* [Task prompt]: Reproduce the entries from the beginning through the line containing "a Jatim Bongkar Sindikat Penipuan Online", inclusive, substituting "Aparat" for "Polisi" and leaving everything else unchanged.

* [Source data]:
• • •

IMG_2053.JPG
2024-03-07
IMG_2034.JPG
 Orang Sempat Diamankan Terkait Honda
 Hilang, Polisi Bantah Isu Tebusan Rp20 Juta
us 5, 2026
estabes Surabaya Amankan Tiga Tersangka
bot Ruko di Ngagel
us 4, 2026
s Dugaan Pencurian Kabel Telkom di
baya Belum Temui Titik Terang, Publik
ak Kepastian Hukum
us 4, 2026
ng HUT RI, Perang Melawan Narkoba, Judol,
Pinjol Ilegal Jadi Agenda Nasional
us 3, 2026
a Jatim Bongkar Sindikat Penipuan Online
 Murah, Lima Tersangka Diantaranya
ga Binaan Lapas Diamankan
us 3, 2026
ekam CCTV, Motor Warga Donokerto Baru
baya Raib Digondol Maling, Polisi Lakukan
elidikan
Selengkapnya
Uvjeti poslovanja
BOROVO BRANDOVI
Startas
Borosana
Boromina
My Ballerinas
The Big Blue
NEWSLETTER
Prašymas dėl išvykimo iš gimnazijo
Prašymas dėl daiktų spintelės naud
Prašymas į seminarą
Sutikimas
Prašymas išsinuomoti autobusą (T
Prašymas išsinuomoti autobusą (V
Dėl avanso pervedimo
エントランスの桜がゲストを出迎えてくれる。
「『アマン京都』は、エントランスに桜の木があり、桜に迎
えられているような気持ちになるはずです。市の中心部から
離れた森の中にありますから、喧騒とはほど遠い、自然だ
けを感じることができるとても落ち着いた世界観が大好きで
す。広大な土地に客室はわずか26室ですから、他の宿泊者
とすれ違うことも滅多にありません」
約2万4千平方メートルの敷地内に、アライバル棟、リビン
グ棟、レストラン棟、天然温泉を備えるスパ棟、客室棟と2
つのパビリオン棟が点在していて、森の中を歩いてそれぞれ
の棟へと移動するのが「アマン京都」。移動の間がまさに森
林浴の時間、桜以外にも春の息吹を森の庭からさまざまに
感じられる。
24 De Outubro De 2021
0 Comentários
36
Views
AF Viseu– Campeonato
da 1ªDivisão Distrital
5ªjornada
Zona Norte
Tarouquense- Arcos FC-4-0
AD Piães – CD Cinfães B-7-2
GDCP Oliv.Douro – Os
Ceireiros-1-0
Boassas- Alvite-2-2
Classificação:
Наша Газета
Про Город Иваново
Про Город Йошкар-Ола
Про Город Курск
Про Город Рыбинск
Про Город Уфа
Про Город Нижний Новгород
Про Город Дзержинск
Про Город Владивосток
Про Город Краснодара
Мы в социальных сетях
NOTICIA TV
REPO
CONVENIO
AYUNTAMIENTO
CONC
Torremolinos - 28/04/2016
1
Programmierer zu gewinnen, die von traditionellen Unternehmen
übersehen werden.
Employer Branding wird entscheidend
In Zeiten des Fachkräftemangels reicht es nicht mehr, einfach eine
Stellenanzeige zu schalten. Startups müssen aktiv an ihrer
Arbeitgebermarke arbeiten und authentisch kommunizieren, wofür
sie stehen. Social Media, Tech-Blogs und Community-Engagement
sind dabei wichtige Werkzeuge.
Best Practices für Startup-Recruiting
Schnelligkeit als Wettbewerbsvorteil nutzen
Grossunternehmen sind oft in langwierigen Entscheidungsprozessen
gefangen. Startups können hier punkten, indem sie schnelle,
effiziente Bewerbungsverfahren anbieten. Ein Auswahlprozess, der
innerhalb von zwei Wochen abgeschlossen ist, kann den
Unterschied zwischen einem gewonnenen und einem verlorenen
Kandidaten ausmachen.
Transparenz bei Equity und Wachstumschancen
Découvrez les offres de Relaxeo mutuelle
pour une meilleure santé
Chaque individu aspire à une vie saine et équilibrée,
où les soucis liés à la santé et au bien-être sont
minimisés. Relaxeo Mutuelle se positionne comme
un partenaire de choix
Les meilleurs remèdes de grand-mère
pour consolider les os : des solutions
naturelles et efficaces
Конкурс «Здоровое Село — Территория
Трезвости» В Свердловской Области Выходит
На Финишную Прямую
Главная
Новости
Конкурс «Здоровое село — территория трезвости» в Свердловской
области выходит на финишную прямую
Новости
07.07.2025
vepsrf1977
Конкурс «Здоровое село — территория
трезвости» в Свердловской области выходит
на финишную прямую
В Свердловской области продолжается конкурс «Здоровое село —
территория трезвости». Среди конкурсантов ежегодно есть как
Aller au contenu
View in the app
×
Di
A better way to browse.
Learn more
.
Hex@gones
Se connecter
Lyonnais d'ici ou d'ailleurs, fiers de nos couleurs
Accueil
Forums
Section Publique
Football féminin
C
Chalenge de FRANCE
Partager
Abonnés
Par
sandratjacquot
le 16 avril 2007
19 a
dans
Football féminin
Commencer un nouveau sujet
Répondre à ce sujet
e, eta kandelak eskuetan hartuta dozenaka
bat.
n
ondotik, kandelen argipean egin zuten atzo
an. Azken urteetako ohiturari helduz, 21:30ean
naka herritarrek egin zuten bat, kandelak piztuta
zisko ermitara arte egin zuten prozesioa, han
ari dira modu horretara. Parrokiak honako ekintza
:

• • •

* [Task result]:
IMG_2053.JPG
2024-03-07
IMG_2034.JPG
 Orang Sempat Diamankan Terkait Honda
 Hilang, Aparat Bantah Isu Tebusan Rp20 Juta
us 5, 2026
estabes Surabaya Amankan Tiga Tersangka
bot Ruko di Ngagel
us 4, 2026
s Dugaan Pencurian Kabel Telkom di
baya Belum Temui Titik Terang, Publik
ak Kepastian Hukum
us 4, 2026
ng HUT RI, Perang Melawan Narkoba, Judol,
Pinjol Ilegal Jadi Agenda Nasional
us 3, 2026
a Jatim Bongkar Sindikat Penipuan Online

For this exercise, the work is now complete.